Payne: Fairfield Electric has not increased rates

BLYTHEWOOD – Reading in the October Living magazine that the four-and-a-half-year Santee Cooper freeze on electricity rates ended Dec. 31, and seeing the increase in power bill this winter, many residents have thought Fairfield Electric power rates had gone up.

But Doug Payne, Vice President of Member Service at Fairfield Electric Coop, told The Voice on Tuesday that the Coop has not raised its power rates.

“We have not had a rate increase,” Payne said. “The higher bills our members are experiencing are due to increase in energy use due to the colder weather.  It has been significantly colder this winter than last.”

Payne said December had 13 days below freezing. January had 20 days below freezing, with 13 of those days below 25 degrees. 

An All-Time High

“This significantly impacts heating units,” he said. “Electric furnaces are running much more and heat pumps are calling on back up heat strips much more during these extremely cold periods. We anticipate seeing an all-time high in total kilowatt-hours consumed this January.”

Pulling up a random residential power bill, Payne pointed out that the kilowatt-hours used on the January bill was 65% higher than that home’s December bill.  It was 20% higher than last January.

“We’re going to see an increase in wholesale power cost this year and we’re currently performing a rate study. A rate change may be implemented later this year,” Payne said.

He said the impact of inflation has also impacted the Coop’s costs for materials and operating expenses.

“We’re always managing the costs we can and operate as efficiently as possible,” Payne said.
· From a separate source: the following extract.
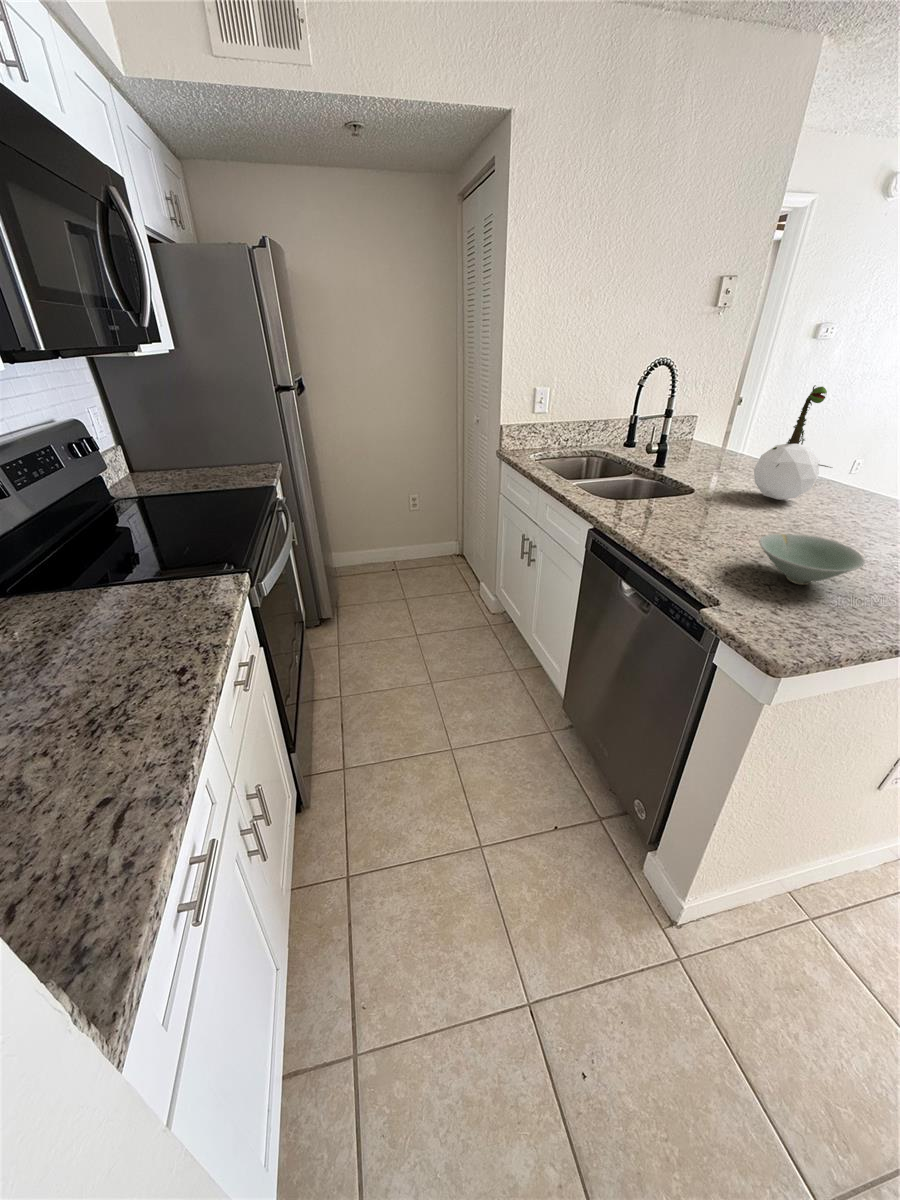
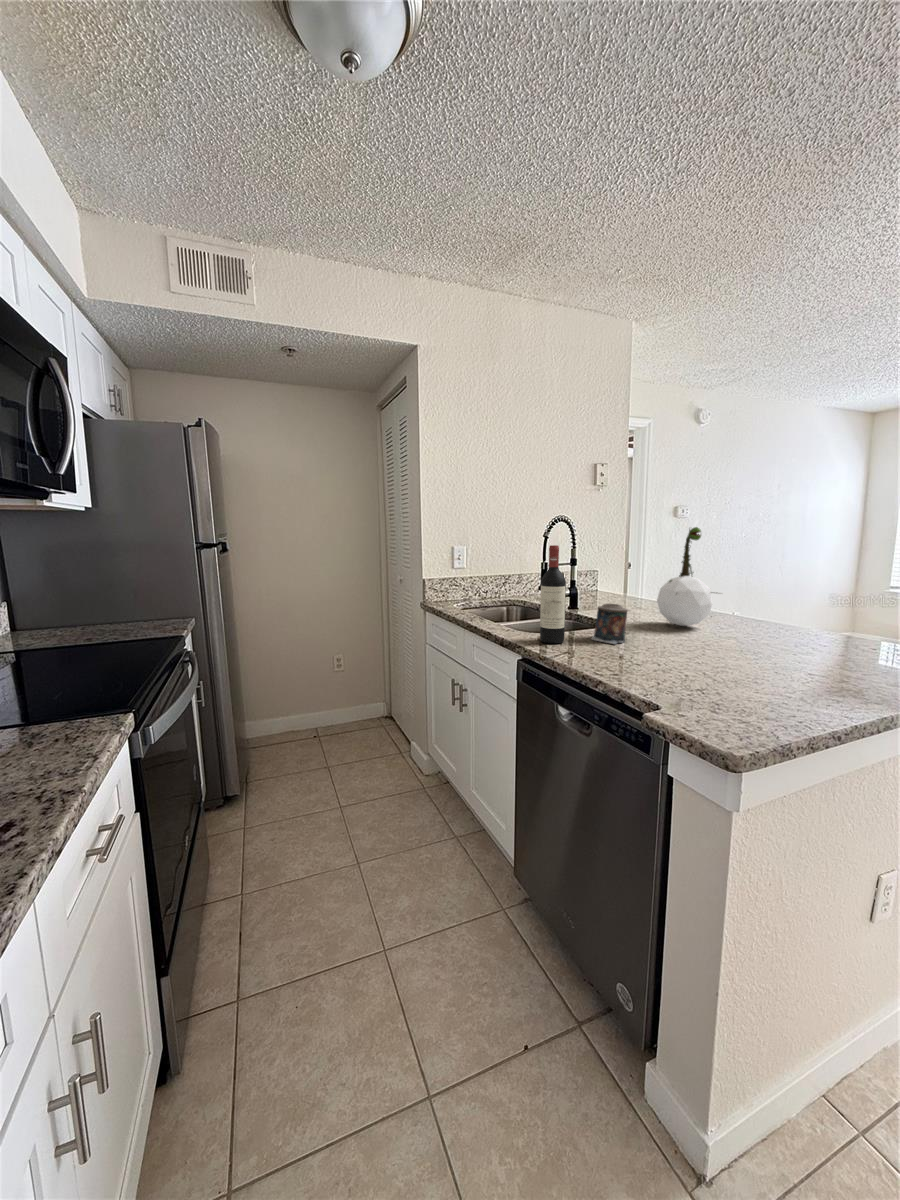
wine bottle: none [616,410,652,517] -> present [540,545,566,644]
candle: none [670,476,715,522] -> present [592,604,628,644]
bowl: present [759,534,865,585] -> none [682,642,783,687]

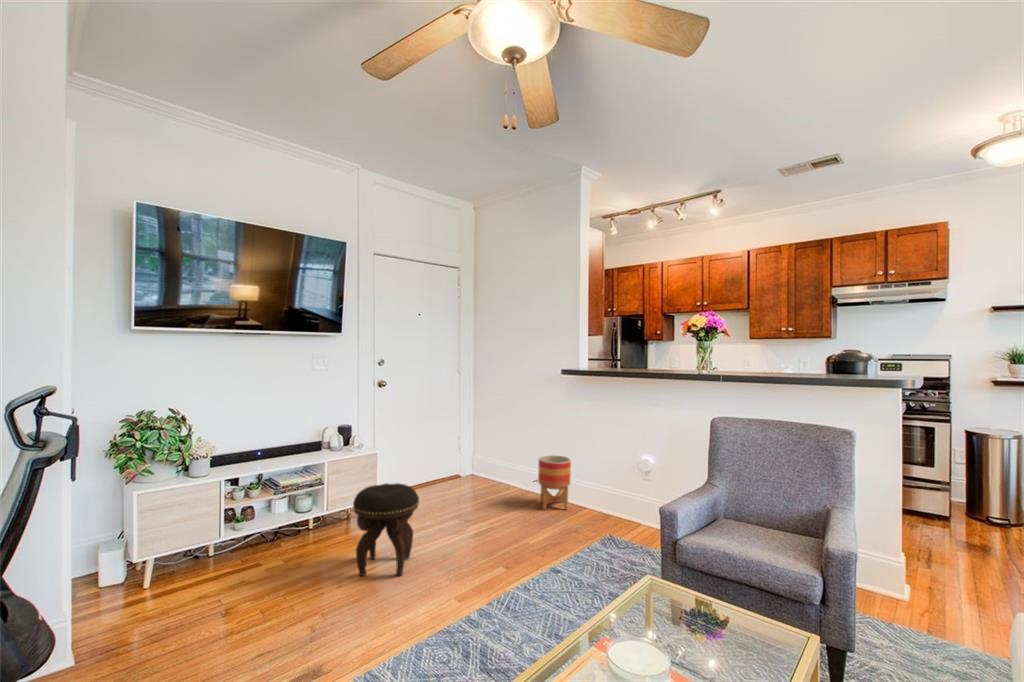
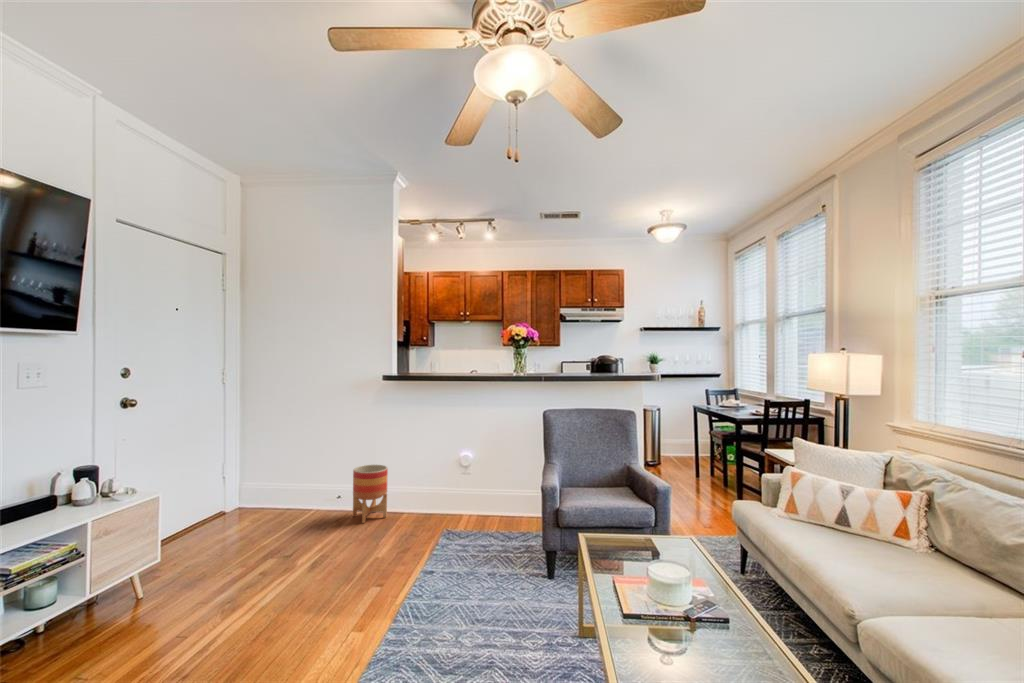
footstool: present [353,483,419,576] -> none [185,524,279,655]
“The story we ran in the Coop’s Living magazine back in October, 2024, was about Santee Cooper and their rate freeze expiring, not a rate increase announcement,” he said. “We want to communicate the costs increases we are seeing and prepare our members.” 

In the October story, Fairfield Electric CEO Bruce Bacon talked about the Coop’s frustrations as they work to keep power bills low.

“Managing costs and smart business moves have kept our electric rates stable for years, but not everything is in our hands,” Bacon said. “Government regulations, skyrocketing prices for critical materials, and other factors are driving up our costs. We also face the prospect of significant cost increases from our primary source of wholesale power, Santee Cooper. Here’s why.

“We join with other electric cooperatives to buy wholesale power through Central Electric Power Cooperative, an energy portfolio manager that negotiates on our behalf to purchase electricity at the best possible rates from Santee Cooper, Duke Energy and others,” Bacon said.

“Central’s long-term contract with Santee Cooper requires the cooperatives to pay for about 70% of Santee Cooper’s costs, including for large construction projects such as power plants,” he said. “Notably, that includes the billions of dollars Santee Cooper and SCE&G spent before abandoning their effort to expand the V.C. Summer nuclear plant in Fairfield County.”

Bacon said Coop members across South Carolina will be charged for that V.C. Summer debt for decades to come—until 2056. He said that debt is actually already factored into power bills, a small percentage of the monthly total.

Rate Freeze Ends

“Unfortunately, even more costs are coming,” Bacon said. “After the V.C. Summer project’s 2017 cancellation, Santee Cooper agreed to freeze its electric rates for four and a half years to settle the “Cook” class-action lawsuit brought by the utility’s customers.”

That rate freeze, he said, has kept the Coop’s power costs low and its member’s power bills stable.

However, that rate freeze ended Dec. 31, and Bacon said the Cook case settlement also provides that Santee Cooper may recover certain unbudgeted costs incurred during the rate freeze.

“Unfortunately,” he said, “Santee Cooper has claimed that a series of events during the rate freeze caused the utility to incur approximately $744 million in unbudgeted costs – what Santee Cooper calls the “Cook Settlement Exceptions.”

With the rate freeze ended, it is expected that Santee Cooper will begin charging its customers—including co-op members—to recover those costs. These charges will come on top of Santee Cooper’s other planned rate increases.

“We don’t yet know exactly how much co-op members will have to pay for these Santee Cooper costs,” Bacon said, “but we expect it to be substantial. Fairfield Electric likely will have to adjust its electric rates to cover these expenses.

“In keeping with our mission to protect our members from paying unreasonable costs, Fairfield Electric— through Central—continues to ask questions and scrutinize Santee Cooper’s plans to charge consumers for these claimed Cook Settlement Exceptions,” he said. “The court-appointed attorneys for the Cook class are also involved in this process.”

Bacon said Central will be negotiating with Santee Cooper to ensure Coop members pay only their fair share.

“We hope these negotiations lead to a resolution regarding these Santee Cooper costs and how they are collected,” Bacon said.